- Opening Delimiter -

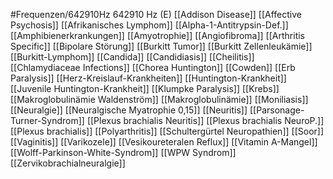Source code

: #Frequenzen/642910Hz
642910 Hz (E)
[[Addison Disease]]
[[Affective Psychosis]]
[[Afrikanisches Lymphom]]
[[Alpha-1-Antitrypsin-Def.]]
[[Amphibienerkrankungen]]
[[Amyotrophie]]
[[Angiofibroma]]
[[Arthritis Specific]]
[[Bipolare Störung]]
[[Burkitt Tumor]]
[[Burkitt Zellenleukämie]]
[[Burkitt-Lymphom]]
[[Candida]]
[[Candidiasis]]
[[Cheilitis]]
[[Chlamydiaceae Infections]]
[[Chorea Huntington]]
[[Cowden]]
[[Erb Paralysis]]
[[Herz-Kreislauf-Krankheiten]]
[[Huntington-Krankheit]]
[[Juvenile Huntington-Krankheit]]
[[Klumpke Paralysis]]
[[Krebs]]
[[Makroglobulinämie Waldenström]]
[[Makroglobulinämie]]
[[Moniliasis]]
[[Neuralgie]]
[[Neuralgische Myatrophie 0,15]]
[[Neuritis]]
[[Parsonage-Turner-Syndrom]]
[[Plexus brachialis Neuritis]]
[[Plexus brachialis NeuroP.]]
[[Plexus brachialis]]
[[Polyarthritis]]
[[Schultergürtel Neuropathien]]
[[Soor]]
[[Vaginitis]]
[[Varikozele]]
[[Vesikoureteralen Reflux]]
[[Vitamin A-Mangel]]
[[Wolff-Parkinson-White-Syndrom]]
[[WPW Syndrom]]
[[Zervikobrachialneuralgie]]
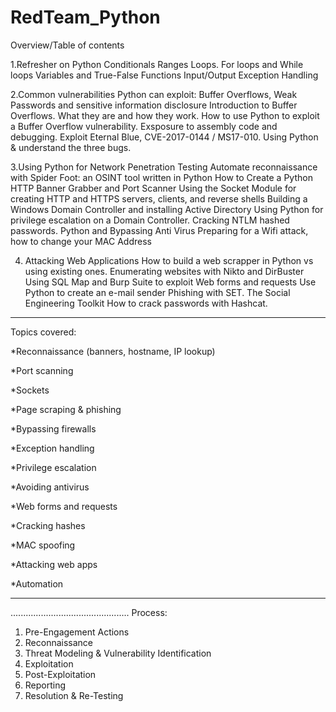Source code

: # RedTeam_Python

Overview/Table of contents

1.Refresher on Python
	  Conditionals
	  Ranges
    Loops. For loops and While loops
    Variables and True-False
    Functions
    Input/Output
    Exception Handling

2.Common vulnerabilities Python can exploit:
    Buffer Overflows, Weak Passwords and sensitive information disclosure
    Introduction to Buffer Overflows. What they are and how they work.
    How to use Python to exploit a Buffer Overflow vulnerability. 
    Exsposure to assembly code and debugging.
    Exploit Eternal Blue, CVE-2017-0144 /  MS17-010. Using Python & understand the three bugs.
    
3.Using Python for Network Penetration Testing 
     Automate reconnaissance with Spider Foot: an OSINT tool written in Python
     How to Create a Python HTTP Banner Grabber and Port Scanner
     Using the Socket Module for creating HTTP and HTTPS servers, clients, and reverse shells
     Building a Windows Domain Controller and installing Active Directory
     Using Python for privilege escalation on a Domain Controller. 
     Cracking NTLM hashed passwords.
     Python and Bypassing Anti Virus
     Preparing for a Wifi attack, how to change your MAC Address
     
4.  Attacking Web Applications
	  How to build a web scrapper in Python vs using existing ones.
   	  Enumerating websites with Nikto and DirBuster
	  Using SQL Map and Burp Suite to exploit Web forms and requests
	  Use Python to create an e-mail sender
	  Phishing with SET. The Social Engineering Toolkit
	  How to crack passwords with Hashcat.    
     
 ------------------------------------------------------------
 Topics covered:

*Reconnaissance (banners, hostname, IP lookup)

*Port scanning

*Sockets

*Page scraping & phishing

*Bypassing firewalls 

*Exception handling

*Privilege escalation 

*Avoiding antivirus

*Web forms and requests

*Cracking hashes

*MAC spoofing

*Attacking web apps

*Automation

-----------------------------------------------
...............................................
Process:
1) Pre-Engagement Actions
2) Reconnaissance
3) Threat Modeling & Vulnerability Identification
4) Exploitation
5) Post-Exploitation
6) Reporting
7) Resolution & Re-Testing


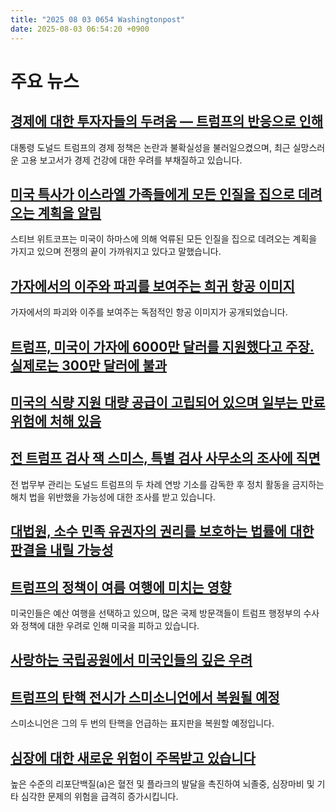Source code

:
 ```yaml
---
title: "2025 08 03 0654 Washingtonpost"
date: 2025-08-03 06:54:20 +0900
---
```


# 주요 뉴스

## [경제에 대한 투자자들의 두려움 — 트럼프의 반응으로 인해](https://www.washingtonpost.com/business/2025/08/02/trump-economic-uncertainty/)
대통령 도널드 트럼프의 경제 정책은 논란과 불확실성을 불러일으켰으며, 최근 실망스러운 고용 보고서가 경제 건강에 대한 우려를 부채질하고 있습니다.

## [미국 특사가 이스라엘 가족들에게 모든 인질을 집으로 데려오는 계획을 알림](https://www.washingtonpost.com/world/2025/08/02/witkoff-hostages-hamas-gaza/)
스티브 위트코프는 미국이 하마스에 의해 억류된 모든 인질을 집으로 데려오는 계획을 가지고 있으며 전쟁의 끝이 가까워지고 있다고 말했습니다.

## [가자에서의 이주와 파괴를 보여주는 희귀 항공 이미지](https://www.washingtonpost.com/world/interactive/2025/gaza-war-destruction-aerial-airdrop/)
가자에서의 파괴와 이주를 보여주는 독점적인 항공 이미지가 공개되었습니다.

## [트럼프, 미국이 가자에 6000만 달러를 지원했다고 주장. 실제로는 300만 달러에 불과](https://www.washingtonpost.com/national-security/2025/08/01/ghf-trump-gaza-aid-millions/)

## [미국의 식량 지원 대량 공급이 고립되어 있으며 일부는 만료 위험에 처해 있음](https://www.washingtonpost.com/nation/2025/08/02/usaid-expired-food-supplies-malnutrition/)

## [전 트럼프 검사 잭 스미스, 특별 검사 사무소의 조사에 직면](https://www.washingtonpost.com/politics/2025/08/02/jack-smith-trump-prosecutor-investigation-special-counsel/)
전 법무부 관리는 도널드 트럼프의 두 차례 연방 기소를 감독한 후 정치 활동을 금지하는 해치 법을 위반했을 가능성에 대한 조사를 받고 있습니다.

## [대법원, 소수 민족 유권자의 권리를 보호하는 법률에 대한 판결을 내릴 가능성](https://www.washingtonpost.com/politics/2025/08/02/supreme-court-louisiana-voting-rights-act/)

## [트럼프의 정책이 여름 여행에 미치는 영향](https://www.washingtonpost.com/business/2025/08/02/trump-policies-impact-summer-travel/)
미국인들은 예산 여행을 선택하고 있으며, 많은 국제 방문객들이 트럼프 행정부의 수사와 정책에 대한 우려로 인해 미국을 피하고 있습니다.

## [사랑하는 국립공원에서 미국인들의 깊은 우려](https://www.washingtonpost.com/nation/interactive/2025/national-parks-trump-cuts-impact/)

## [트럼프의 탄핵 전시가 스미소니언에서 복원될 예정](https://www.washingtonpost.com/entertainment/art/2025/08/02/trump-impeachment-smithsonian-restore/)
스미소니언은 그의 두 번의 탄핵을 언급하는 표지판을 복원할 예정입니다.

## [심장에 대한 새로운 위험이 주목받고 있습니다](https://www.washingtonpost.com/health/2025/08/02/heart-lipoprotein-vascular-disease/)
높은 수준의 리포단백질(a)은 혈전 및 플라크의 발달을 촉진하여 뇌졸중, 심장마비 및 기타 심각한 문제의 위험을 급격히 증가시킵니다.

- Closing Delimiter -

Problem to solve: Would you please show every line of the material above that includes the string "Burkitt"?

Response:
[[Burkitt Tumor]]
[[Burkitt Zellenleukämie]]
[[Burkitt-Lymphom]]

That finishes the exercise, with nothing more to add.